On 16 March 2016 at 17:17, Chris Barker chris.barker@noaa.gov wrote:
As in:
If someone installs a version of python with defaults, they should then get that version when they type "python" (or maybe "py") at the command line.
If they want something other than the last one they installed, then they'll have to mess with PATH or other configuration...
In theory, this makes sense to me. What it needs is someone to champion it. And address the inevitable questions/objections. The ones I immediately thought of were:
1. What if I want to install a version *not* for day to day use but just for testing (i.e., there needs to be an easily accessible "leave PATH alone" option). 2. How does this interact with uninstalls and upgrades? If I install 3.7, then 3.8 then uninstall 3.7, then install 3.6, then upgrade 3.8 to 3.8.1, what's left on PATH? (The answer I *want* is 3.8.1. That may well be a nightmare to implement).
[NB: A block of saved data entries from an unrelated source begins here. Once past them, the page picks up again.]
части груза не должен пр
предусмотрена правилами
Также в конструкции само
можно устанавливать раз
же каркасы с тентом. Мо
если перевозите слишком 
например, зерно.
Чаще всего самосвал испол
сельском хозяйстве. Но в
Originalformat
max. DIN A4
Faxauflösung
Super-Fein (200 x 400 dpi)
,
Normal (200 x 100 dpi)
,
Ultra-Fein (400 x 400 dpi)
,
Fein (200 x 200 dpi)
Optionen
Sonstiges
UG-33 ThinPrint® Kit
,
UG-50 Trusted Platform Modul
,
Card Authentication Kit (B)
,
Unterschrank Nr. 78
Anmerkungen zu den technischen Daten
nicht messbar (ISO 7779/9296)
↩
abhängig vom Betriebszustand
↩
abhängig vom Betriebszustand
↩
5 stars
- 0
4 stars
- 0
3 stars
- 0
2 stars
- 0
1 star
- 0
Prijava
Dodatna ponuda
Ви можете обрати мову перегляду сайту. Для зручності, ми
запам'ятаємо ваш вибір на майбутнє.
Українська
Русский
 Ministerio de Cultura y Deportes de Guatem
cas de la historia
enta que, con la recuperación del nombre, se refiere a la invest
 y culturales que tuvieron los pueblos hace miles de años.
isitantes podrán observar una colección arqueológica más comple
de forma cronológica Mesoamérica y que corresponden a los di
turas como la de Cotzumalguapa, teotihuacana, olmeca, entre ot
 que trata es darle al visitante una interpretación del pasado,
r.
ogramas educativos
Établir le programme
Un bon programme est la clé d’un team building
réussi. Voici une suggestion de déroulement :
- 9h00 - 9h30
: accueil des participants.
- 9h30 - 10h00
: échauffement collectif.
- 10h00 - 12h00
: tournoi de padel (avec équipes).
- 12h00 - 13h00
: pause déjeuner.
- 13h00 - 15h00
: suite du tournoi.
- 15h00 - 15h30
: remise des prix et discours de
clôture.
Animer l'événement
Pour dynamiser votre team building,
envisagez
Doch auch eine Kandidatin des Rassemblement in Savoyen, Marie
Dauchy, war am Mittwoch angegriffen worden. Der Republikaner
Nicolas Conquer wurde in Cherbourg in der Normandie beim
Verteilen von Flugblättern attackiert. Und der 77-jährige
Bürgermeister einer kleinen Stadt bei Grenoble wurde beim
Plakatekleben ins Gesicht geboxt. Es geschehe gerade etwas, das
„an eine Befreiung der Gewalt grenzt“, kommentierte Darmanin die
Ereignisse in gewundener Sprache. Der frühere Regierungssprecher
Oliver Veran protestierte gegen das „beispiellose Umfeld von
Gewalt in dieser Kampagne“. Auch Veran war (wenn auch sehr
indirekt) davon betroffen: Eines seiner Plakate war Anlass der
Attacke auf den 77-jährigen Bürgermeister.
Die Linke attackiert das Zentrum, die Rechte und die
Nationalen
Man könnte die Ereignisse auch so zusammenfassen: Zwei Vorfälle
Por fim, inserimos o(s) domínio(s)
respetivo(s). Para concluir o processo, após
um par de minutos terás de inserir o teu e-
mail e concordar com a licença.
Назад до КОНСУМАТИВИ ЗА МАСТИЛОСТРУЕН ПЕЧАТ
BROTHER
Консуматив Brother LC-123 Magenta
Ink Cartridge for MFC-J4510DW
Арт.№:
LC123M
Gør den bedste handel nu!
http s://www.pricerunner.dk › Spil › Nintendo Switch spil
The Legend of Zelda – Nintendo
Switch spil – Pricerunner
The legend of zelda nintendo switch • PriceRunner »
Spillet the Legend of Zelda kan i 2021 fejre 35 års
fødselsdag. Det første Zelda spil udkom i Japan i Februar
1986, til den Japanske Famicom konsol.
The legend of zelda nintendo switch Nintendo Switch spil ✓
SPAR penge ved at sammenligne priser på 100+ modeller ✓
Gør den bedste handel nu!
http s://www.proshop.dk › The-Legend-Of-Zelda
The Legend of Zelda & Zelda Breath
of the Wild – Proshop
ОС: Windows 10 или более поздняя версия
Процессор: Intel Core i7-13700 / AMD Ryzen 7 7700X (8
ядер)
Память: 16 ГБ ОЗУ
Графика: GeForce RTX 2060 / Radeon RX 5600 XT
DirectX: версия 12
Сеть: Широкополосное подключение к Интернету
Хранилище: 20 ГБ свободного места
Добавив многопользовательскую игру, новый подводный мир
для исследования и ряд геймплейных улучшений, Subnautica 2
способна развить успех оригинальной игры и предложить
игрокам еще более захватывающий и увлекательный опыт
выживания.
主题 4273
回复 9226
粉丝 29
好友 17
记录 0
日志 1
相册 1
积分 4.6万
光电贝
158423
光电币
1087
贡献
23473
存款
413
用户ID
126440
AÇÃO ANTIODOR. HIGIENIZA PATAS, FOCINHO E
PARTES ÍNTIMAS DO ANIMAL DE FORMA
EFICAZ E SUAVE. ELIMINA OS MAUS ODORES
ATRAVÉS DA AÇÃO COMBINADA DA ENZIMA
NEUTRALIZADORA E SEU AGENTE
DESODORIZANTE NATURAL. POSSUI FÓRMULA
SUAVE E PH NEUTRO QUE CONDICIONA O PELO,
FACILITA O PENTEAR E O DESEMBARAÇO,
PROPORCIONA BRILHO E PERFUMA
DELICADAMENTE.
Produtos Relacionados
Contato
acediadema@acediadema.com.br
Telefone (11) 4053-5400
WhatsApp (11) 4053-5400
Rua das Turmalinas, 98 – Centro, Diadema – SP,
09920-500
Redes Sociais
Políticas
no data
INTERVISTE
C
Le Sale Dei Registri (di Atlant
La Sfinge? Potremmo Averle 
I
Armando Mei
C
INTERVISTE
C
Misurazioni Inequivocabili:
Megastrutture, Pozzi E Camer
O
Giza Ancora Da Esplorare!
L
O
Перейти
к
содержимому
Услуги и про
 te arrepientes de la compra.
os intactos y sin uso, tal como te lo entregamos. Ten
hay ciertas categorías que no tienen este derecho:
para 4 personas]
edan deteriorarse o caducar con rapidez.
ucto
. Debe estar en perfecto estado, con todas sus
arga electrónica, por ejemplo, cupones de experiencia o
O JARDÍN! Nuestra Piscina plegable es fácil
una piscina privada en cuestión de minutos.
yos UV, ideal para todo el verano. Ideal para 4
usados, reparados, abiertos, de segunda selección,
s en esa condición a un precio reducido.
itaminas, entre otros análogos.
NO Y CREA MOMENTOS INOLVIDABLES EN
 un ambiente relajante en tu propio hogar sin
How does the above change if somewhere in the middle of that process I manually change PATH (in which case I may well *not* want 3.8.1 as the end result!)
It's easy enough to dismiss point (2) as "well, you know what you're doing", but I have experience of people doing a series of installs like this, getting confused with PATH and doing a google search to find out how to "fix" it. So it is a genuine situation a non-expert user could find themselves in.
After all, what do people expect when they have MSWord version X, and then install MSWord version X+1
But nobody *ever* runs multiple versions of MS Word. Whereas there are genuine reasons for people (and not just experts, although admittedly not complete beginners) to run multiple versions of Python. The MS Word argument implies that the Python installer should automatically and silently uninstall any older versions of Python present on the user's machine.